■ To-do list:
1) In the exfat patch description, what replaces the hash table for finding inodes by i_pos?
2) Write out the exfat patch description word for word, from "[PATCH] exfat: change" up to and including "as directory iteration.".

[PATCH] exfat: change i_pos based exfat hash to rb tree

[Date Prev][Date Next][Thread Prev][Thread Next][Date Index][Thread Index]

 



Hashtable for identifying inode by i_pos (cluster+dentry) have slow
search performance when there are lots of cached inode. The slowness
is from the limited count of slots showing that, in average,
(inode count / slots) times hlist traverse, and it becomes worse when
cached inode count increases by such as directory iteration.
To improve this, change from hash table to rb tree to minimize
searching/iterate time which enables O(logN) time complexity.

Test : "time ls -l"

■ Dataset entries:
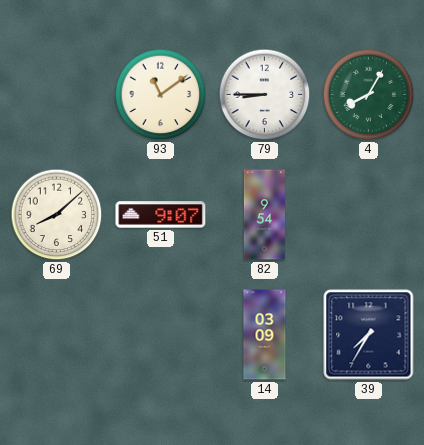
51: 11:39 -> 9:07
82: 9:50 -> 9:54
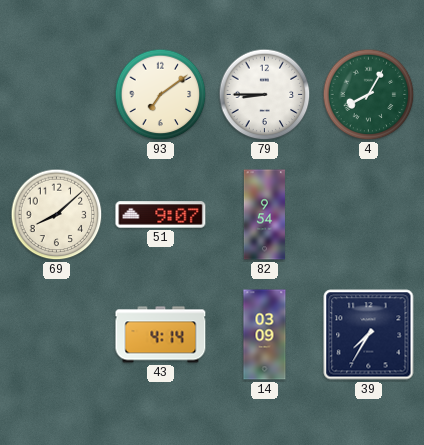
93: 11:09 -> 7:09
43: none -> 4:14
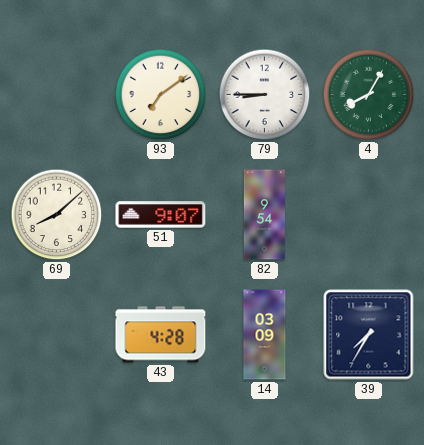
43: 4:14 -> 4:28
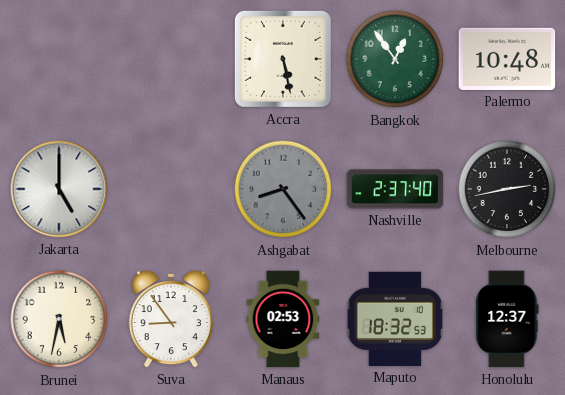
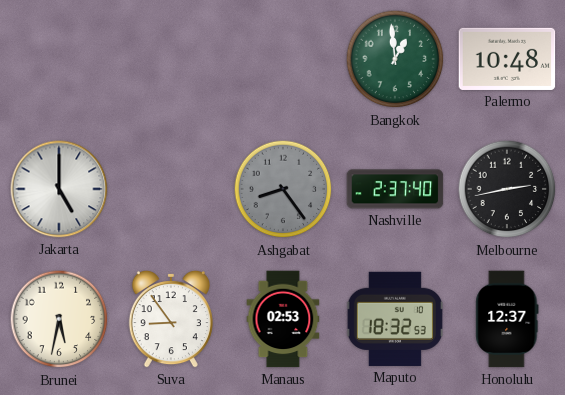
Accra: 5:28 -> none
Bangkok: 12:54 -> 12:59
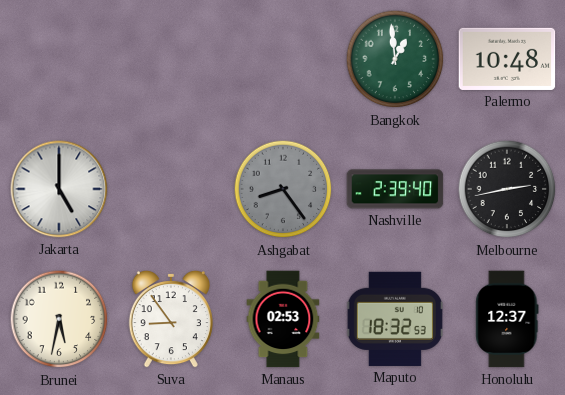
Nashville: 2:37 -> 2:39
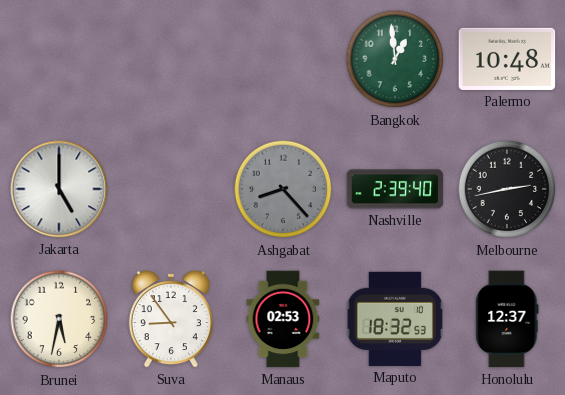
Ashgabat: 8:24 -> 8:23
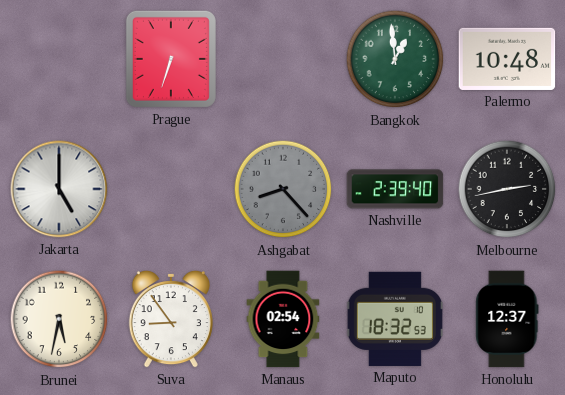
Prague: none -> 6:33
Manaus: 02:53 -> 02:54
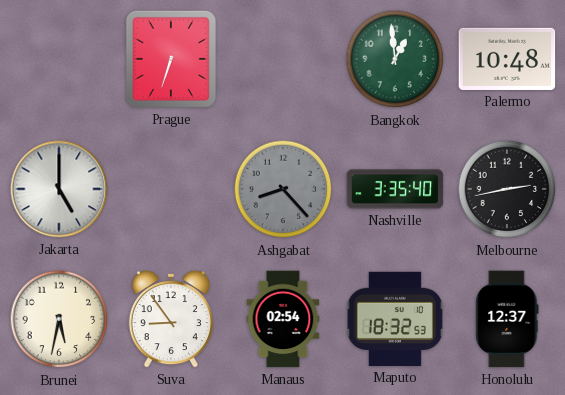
Nashville: 2:39 -> 3:35
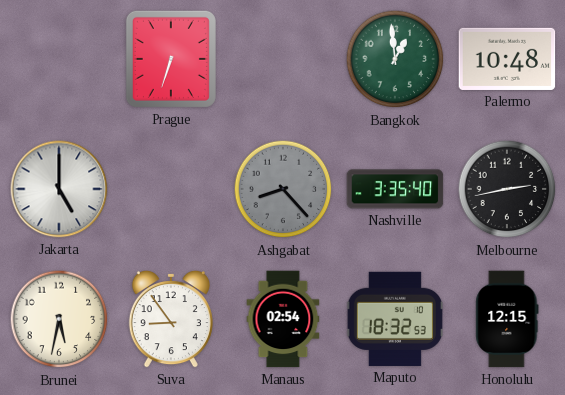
Honolulu: 12:37 -> 12:15
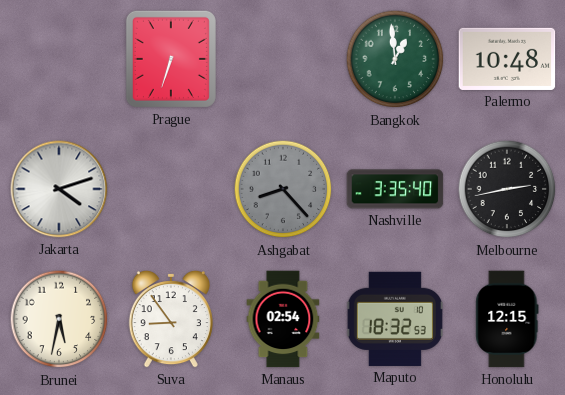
Jakarta: 5:00 -> 4:12
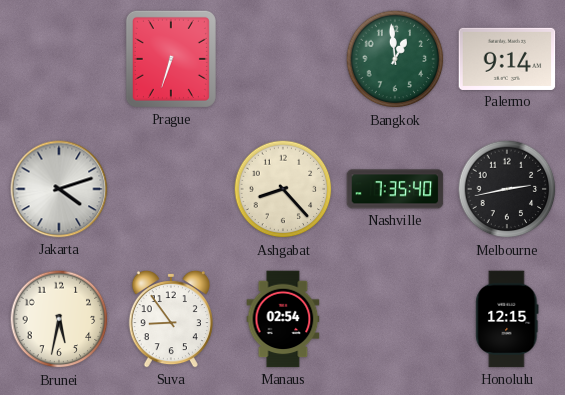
Palermo: 10:48 -> 9:14
Ashgabat dial: grey -> cream
Nashville: 3:35 -> 7:35
Maputo: 18:32 -> none
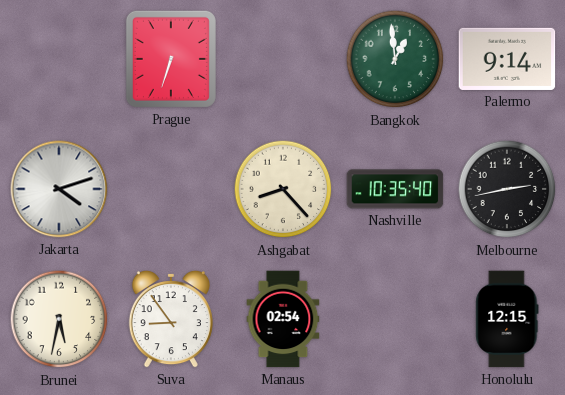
Nashville: 7:35 -> 10:35
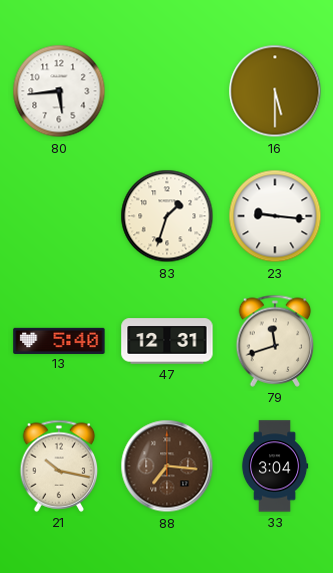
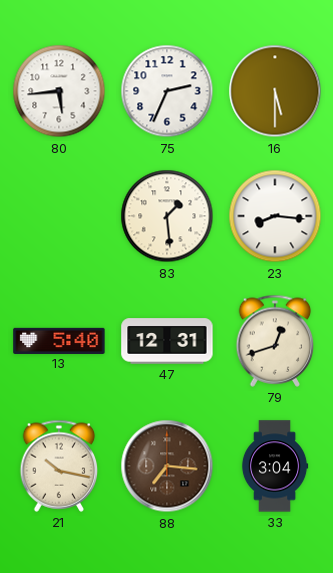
75: none -> 2:34
83: 1:33 -> 1:29
23: 9:16 -> 8:16
79: 11:42 -> 12:42
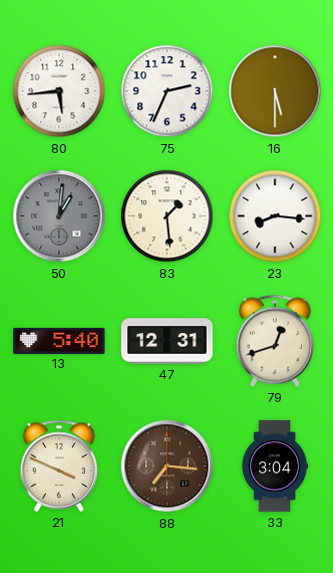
50: none -> 1:01
21: 10:17 -> 3:49
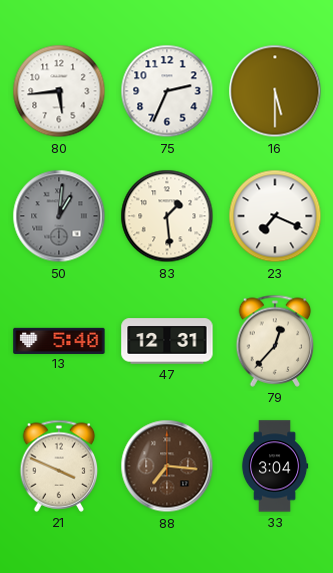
23: 8:16 -> 7:19
79: 12:42 -> 12:37
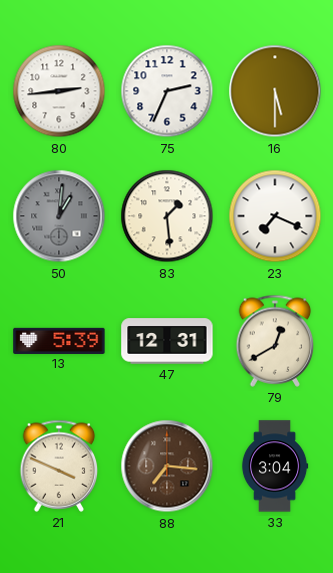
80: 5:44 -> 2:44
13: 5:40 -> 5:39
79: 12:37 -> 12:40
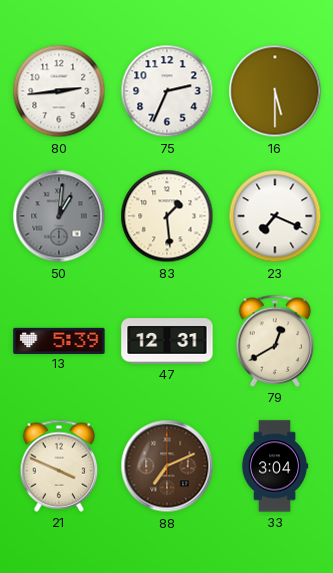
88: 7:16 -> 7:11
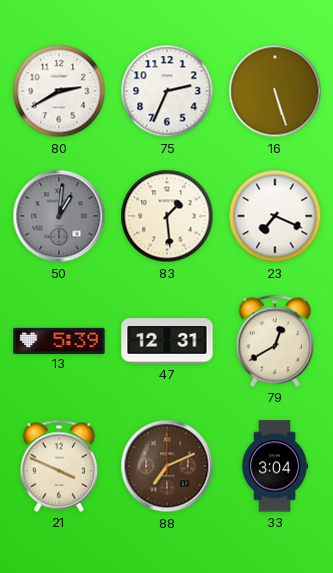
80: 2:44 -> 2:40
16: 5:30 -> 5:27
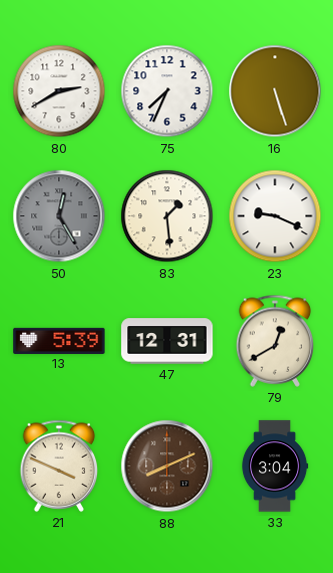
75: 2:34 -> 7:34
50: 1:01 -> 12:25
23: 7:19 -> 9:19
88: 7:11 -> 8:11
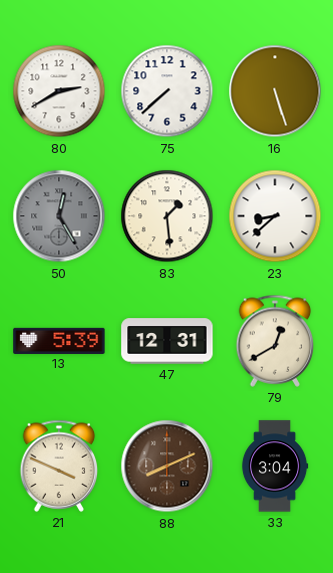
75: 7:34 -> 7:38
23: 9:19 -> 8:38
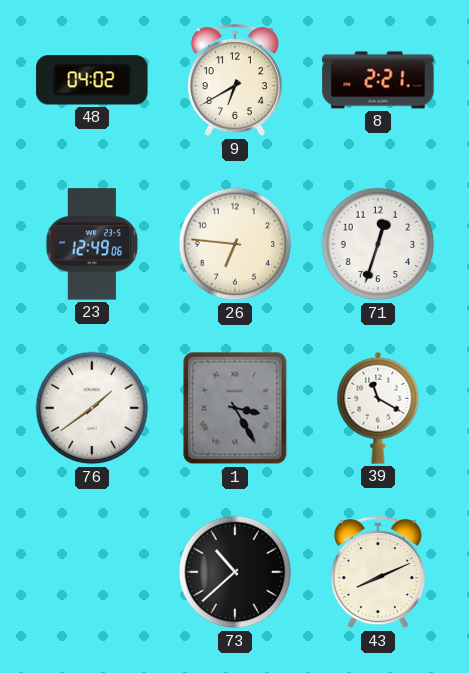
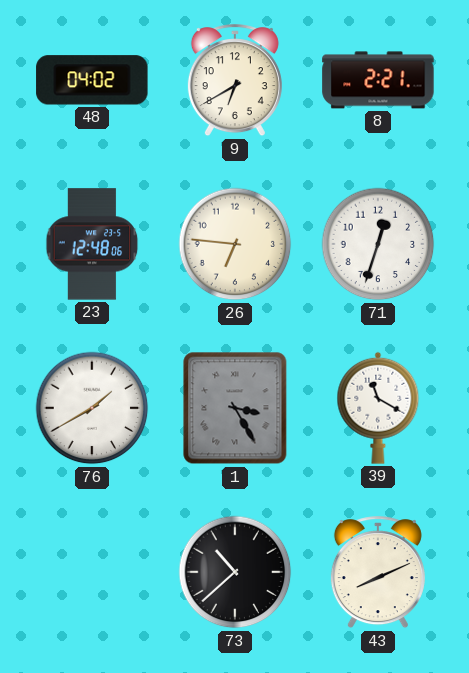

■ Answers to the problems:
1) An rb tree.

2)
[PATCH] exfat: change i_pos based exfat hash to rb tree

[Date Prev][Date Next][Thread Prev][Thread Next][Date Index][Thread Index]

 



Hashtable for identifying inode by i_pos (cluster+dentry) have slow
search performance when there are lots of cached inode. The slowness
is from the limited count of slots showing that, in average,
(inode count / slots) times hlist traverse, and it becomes worse when
cached inode count increases by such as directory iteration.